Top of DATA SUPPLIED
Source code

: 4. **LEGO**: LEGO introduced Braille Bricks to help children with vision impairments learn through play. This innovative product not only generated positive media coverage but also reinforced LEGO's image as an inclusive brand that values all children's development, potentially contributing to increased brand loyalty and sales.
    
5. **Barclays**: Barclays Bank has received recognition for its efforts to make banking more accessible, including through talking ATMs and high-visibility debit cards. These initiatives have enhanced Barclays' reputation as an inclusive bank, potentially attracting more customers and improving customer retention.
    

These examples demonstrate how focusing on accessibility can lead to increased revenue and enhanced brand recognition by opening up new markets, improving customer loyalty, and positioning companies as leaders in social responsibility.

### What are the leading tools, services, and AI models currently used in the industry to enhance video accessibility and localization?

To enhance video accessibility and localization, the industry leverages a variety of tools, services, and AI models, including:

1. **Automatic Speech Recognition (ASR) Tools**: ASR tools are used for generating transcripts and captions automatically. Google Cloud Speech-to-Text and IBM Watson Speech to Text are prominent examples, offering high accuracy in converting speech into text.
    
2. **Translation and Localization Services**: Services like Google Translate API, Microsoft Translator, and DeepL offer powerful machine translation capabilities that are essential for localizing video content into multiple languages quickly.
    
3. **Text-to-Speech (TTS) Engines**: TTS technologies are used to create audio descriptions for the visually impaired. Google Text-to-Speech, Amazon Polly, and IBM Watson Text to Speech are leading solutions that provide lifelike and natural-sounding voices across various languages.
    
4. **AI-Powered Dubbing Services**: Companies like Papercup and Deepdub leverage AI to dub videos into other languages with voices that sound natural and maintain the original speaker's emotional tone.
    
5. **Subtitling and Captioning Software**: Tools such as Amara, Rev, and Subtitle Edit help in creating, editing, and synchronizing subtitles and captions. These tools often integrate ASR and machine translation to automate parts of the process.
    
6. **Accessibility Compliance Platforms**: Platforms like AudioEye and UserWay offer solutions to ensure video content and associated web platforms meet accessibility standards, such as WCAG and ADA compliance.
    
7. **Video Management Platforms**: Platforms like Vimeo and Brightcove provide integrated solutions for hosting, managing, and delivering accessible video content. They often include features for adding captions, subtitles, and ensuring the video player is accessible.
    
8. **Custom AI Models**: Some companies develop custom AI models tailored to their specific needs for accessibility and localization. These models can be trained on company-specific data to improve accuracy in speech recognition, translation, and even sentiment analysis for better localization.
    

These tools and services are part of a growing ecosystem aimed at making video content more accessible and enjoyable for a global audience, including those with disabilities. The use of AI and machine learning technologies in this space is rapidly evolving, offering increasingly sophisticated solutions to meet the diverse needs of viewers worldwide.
Bottom of DATA SUPPLIED
What lines above hold the word "voices"? Pull each one out.

**THE ANSWER:**
3. **Text-to-Speech (TTS) Engines**: TTS technologies are used to create audio descriptions for the visually impaired. Google Text-to-Speech, Amazon Polly, and IBM Watson Text to Speech are leading solutions that provide lifelike and natural-sounding voices across various languages.
4. **AI-Powered Dubbing Services**: Companies like Papercup and Deepdub leverage AI to dub videos into other languages with voices that sound natural and maintain the original speaker's emotional tone.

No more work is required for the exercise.